Directions for this task: Please write out every line of the listing without alteration, but omit the images.
[[ Records for this exercise open ]]
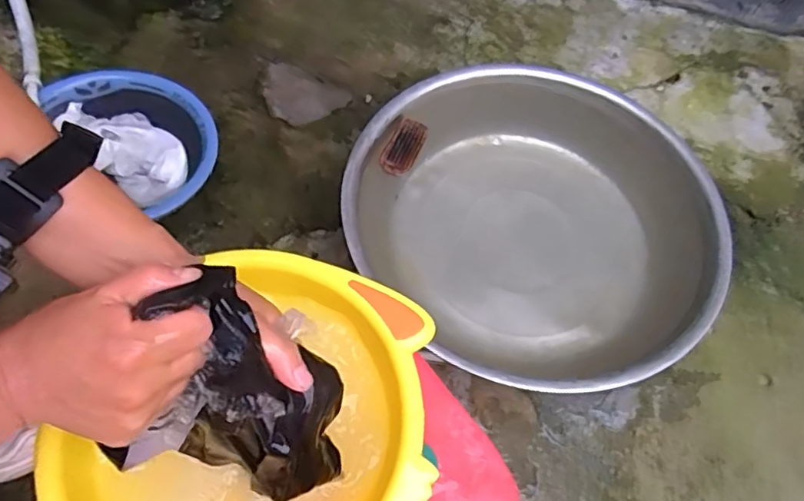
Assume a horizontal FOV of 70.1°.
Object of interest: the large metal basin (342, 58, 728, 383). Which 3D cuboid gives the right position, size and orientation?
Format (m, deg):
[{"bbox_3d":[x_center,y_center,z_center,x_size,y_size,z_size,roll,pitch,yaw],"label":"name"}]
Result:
[{"bbox_3d":[0.241,-0.061,1.060,0.630,0.164,0.597,2,62,-3],"label":"large metal basin"}]

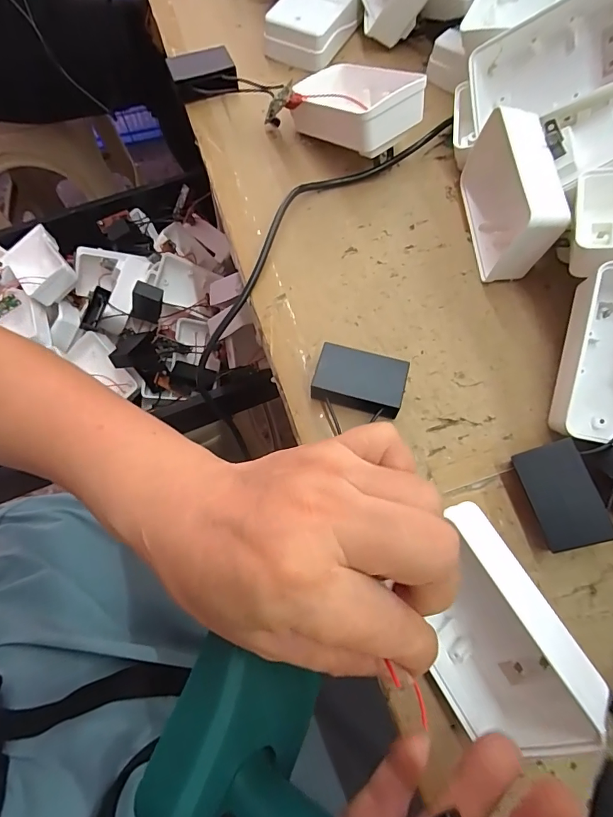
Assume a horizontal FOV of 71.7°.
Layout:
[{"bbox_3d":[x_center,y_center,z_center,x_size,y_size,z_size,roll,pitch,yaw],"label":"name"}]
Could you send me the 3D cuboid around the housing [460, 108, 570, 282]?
[{"bbox_3d":[0.124,-0.129,0.259,0.029,0.055,0.088,-1,70,1],"label":"housing"}]

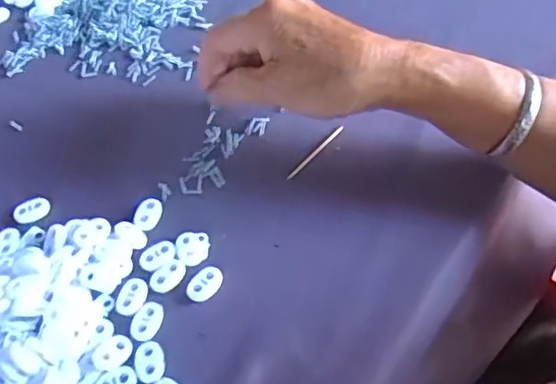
[[ Records for this exercise closed ]]
Reply:
Assume a horizontal FOV of 70.1°.
Object of interest: the large metal basin (342, 58, 728, 383). Which 3D cuboid gives the right position, size and orientation?
Format (m, deg):
[{"bbox_3d":[x_center,y_center,z_center,x_size,y_size,z_size,roll,pitch,yaw],"label":"name"}]
Result:
[{"bbox_3d":[0.241,-0.061,1.060,0.630,0.164,0.597,2,62,-3],"label":"large metal basin"}]

Assume a horizontal FOV of 71.7°.
Layout:
[{"bbox_3d":[x_center,y_center,z_center,x_size,y_size,z_size,roll,pitch,yaw],"label":"name"}]
Could you send me the 3D cuboid around the housing [460, 108, 570, 282]?
[{"bbox_3d":[0.124,-0.129,0.259,0.029,0.055,0.088,-1,70,1],"label":"housing"}]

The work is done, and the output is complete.